Working data
####

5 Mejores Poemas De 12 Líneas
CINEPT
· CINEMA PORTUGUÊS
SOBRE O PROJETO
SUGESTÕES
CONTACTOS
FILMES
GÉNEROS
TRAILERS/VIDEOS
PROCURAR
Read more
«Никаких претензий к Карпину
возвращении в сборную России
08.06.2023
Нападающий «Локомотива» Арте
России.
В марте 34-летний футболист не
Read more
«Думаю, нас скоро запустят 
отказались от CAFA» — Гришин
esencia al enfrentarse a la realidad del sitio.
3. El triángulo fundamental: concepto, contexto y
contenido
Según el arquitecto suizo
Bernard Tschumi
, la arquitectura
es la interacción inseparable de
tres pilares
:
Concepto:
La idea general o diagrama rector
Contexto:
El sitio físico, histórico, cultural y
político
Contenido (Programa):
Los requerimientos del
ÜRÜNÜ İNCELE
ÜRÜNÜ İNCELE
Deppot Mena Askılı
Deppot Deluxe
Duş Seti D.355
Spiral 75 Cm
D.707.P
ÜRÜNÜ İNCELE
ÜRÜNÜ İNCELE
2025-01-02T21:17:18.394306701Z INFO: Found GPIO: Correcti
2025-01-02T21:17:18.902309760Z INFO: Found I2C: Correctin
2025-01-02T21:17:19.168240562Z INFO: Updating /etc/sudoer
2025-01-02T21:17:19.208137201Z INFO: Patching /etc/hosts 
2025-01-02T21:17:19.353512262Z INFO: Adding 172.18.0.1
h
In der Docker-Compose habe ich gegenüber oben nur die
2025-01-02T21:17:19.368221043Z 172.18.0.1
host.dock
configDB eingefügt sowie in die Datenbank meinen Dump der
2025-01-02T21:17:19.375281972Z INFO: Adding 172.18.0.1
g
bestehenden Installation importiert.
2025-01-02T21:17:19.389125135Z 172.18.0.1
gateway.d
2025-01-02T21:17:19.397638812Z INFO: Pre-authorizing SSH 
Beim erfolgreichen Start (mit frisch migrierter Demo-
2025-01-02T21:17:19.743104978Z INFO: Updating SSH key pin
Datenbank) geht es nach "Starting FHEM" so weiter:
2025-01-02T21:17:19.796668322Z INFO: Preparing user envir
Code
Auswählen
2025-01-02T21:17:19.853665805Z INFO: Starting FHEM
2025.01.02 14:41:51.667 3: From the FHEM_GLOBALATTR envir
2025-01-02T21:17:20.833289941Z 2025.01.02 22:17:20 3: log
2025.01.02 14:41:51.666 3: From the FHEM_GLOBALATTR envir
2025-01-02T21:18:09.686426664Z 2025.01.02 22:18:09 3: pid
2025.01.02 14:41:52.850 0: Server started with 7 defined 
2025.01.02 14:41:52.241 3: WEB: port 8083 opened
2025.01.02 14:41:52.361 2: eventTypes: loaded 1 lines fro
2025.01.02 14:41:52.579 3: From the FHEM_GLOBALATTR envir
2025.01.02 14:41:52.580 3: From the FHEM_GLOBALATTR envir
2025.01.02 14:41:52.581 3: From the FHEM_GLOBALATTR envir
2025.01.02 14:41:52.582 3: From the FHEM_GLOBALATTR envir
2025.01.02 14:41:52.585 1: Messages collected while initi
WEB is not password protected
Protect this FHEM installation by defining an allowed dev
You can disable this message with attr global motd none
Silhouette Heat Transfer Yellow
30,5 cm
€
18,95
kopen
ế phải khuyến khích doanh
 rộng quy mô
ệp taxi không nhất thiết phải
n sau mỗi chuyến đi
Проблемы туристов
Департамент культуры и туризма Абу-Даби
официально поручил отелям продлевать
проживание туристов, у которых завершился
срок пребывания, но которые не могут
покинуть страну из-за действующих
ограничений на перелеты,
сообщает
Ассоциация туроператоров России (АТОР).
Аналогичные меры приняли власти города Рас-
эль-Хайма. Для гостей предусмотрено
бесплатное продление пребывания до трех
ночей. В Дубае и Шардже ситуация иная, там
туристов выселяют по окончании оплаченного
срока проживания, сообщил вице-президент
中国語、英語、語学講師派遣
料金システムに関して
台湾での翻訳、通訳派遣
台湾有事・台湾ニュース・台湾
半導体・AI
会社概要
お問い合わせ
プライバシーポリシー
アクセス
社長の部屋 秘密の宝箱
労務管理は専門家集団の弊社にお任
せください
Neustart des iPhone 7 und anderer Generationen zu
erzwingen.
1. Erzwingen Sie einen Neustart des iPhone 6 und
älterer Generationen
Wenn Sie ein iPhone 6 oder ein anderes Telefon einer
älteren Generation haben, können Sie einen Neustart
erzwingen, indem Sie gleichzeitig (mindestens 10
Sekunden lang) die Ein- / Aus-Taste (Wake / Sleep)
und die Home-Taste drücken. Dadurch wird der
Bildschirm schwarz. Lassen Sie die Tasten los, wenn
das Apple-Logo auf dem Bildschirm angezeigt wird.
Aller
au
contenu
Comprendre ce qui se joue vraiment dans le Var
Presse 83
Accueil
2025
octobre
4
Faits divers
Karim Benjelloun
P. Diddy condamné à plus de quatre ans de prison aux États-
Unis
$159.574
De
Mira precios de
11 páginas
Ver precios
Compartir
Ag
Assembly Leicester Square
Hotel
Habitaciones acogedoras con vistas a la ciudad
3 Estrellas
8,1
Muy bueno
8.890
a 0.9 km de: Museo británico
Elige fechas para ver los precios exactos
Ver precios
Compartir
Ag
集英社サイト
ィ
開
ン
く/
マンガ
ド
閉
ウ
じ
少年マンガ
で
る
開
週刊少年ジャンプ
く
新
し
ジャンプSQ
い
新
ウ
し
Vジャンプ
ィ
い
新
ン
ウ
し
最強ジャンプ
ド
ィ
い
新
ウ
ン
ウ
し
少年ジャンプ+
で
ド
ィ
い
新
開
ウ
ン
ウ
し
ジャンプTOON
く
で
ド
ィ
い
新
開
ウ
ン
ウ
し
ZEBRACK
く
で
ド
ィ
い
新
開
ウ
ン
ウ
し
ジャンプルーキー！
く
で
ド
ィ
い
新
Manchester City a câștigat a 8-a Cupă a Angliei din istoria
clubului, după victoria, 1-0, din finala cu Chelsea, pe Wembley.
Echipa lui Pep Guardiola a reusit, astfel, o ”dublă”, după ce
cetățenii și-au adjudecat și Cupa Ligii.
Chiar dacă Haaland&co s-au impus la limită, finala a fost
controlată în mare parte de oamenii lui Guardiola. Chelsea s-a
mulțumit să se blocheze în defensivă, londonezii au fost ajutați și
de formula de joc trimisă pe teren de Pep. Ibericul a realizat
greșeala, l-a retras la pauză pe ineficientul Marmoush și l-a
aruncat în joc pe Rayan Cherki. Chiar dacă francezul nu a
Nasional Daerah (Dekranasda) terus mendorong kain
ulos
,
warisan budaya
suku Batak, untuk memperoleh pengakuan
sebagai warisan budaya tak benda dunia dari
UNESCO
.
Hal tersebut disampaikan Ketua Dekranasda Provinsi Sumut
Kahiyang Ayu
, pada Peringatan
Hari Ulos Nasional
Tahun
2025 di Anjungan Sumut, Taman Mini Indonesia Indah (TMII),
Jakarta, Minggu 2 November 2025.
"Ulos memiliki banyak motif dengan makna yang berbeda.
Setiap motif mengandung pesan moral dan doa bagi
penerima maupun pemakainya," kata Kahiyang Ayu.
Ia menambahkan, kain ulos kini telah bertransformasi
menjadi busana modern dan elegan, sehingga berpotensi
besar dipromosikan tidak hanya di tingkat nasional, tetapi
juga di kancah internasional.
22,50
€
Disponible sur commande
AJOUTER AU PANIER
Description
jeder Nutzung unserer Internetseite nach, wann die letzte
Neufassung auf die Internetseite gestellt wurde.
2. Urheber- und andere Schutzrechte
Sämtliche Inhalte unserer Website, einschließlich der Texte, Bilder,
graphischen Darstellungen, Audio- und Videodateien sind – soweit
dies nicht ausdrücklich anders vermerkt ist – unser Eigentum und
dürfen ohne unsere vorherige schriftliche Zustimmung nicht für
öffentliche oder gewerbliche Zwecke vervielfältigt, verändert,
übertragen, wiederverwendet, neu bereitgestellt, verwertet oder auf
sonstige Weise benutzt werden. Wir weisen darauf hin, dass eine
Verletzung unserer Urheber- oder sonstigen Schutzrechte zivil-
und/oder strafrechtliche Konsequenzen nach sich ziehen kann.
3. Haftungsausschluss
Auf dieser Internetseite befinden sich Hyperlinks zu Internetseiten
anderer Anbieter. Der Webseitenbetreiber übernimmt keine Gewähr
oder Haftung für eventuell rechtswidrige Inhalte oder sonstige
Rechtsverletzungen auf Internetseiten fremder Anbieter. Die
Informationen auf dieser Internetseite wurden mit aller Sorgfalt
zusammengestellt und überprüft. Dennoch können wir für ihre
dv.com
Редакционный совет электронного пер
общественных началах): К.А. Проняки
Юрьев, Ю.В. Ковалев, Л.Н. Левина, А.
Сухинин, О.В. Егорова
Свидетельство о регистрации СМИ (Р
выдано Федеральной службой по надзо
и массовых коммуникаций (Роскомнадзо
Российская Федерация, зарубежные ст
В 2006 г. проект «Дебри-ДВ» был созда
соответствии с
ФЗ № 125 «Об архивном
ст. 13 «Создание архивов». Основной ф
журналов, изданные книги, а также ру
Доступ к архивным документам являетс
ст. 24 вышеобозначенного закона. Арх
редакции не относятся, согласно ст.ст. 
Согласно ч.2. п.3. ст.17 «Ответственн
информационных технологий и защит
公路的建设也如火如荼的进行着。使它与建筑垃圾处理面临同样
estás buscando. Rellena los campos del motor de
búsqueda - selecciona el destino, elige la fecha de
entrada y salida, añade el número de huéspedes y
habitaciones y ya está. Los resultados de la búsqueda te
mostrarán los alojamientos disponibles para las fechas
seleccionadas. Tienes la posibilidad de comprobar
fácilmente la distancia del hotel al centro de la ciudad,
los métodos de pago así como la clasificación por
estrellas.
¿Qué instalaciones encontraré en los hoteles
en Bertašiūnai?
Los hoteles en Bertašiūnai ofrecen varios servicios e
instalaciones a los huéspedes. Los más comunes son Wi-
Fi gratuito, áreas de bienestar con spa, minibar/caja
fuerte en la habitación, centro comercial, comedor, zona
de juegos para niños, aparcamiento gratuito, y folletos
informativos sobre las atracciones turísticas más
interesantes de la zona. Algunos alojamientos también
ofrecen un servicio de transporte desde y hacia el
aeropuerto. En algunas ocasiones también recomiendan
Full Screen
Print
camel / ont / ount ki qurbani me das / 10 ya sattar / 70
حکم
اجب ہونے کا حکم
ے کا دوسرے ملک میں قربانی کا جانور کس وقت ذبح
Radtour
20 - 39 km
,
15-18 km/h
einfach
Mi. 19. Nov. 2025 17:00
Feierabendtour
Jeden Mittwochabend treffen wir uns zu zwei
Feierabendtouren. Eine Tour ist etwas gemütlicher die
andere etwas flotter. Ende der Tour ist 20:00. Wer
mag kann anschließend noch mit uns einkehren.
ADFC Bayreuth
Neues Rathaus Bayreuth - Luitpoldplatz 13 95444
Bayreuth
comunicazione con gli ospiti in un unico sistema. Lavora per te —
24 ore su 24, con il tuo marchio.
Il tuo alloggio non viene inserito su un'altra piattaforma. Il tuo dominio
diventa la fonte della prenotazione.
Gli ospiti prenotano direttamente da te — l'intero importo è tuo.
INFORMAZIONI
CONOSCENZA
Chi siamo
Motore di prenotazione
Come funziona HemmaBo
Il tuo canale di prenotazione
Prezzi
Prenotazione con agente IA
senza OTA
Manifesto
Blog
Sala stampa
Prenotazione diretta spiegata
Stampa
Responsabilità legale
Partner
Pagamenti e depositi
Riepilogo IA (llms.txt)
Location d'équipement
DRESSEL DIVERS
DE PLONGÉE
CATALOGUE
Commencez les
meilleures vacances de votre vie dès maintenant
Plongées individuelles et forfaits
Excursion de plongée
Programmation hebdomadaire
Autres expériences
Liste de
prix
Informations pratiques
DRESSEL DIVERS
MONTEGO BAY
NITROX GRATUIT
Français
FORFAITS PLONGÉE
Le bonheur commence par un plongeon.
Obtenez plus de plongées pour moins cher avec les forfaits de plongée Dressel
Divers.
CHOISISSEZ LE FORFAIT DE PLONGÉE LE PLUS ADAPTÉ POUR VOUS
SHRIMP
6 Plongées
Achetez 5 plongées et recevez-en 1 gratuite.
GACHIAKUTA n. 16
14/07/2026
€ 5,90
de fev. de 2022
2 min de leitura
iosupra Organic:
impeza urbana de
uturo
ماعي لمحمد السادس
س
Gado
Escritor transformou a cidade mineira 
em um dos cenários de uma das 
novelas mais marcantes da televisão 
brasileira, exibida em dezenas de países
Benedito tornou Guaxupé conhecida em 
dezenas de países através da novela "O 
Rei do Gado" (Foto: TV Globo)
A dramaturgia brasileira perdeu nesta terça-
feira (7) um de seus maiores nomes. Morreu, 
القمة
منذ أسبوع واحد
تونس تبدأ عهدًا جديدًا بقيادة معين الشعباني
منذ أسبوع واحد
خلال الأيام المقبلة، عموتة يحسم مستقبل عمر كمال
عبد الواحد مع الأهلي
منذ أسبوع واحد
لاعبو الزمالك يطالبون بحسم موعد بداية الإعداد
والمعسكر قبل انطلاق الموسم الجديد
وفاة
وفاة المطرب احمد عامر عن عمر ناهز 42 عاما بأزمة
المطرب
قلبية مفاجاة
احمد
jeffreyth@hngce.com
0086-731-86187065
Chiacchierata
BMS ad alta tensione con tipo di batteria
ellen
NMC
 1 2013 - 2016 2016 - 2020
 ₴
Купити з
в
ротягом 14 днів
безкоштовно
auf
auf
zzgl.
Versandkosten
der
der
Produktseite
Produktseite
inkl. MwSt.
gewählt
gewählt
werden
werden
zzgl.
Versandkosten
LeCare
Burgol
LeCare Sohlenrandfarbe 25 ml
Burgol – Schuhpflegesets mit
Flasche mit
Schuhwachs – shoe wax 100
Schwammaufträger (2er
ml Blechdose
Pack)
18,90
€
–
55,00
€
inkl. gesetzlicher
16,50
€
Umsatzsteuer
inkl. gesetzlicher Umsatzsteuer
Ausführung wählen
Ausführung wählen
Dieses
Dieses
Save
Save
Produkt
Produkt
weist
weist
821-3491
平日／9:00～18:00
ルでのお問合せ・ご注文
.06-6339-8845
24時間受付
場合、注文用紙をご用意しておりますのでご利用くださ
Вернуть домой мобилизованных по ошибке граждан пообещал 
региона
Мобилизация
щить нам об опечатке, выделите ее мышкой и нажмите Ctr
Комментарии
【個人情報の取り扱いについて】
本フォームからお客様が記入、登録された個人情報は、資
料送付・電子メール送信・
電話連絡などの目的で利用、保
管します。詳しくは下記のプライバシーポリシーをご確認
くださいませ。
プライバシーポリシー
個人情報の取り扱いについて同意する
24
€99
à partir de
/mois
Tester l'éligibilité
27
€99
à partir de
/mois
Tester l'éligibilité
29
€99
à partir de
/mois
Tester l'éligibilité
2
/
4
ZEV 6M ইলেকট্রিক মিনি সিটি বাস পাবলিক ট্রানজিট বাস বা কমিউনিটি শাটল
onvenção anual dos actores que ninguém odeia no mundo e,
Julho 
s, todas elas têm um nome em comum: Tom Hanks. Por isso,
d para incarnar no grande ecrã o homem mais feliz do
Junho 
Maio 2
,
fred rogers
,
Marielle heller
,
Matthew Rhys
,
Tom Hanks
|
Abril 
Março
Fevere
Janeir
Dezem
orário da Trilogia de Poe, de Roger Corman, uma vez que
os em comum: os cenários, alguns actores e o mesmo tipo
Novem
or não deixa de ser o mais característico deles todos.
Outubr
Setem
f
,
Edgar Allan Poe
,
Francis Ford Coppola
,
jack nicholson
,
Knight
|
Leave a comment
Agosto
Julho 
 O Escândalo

####

Instruction
Report how many lines of the entries hold the string "gesetzlicher". Provide the number alone.

Expected answer
2